A modified version of Quake 2 has helped scientists dramatically improve their ability to study neurological activity in the brains of moving animals.

“One of the major research areas of neuroscience is the development of techniques to study the brain at cellular resolution. The information of the nervous system is contained in the activity of individual neurons,” explained Princeton neuroscientist David Tank. Unfortunately, studying those individual neurons has thus far only been possible in cell cultures, not in the “real, living brains” of moving animals.

“The neurons move back and forth while you’re trying to measure things,” Tank continued. “So we developed a way to keep the head fixed in space, but still have mice perform behaviors that are usually studied in mice running through a maze.”

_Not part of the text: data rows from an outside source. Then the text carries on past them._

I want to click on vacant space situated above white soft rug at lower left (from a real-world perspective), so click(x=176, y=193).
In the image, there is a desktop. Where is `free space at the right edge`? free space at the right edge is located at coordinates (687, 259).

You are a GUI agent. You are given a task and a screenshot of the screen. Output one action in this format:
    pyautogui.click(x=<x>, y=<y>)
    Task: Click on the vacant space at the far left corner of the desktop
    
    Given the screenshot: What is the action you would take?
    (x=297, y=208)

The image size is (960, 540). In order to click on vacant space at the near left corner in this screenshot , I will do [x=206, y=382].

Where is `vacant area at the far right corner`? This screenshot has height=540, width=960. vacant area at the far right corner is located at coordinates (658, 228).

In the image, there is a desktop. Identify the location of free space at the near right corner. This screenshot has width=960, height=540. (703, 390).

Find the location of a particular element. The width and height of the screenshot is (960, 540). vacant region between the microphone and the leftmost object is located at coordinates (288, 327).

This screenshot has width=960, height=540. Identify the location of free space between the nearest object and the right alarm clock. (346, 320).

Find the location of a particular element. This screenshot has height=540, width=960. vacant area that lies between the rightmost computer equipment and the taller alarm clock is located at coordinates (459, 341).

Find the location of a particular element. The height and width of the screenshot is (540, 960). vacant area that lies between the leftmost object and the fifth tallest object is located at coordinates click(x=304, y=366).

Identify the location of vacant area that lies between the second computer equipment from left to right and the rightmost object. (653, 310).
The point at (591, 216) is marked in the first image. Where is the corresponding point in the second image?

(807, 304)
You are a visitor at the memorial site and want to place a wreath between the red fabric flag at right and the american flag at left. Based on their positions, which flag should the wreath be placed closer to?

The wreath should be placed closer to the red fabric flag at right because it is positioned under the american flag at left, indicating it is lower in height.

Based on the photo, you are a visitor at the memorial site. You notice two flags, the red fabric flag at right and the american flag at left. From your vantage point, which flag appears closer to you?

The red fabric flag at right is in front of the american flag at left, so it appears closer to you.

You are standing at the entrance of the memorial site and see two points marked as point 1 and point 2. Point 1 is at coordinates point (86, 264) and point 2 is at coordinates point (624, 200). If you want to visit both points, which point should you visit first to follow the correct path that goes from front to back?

The system is actually quite simple: A fixed metal helmet holds the mouse in place atop a large styrofoam ball supported by a jet of air; sensors taken from optical mice surround the ball and measure its movements as the mouse runs through a virtual maze generated by a modified version of the Quake 2 engine. A glass capillary (that’s like a thin tube, Einstein) only one micron wide and filled with salt water is inserted into the hippocampus of the mouse, where it can detect electrical currents as they pass through individual cells.

Tank said that the results generated so far will only be of interest to neuroscientists and that “more work is needed to nail this down.” But cognitive scientist Douglas Nitz of the University of California at San Diego was a bit more excited about it. “It is difficult to overstate the importance of understanding how the dynamics of electrical activity within single neurons is related to firing patterns among collections of neurons that accompany the performance of complex tasks,” he said.

Okay, so maybe it is only of interest to neuroscientists at this point. It’s still pretty damn cool.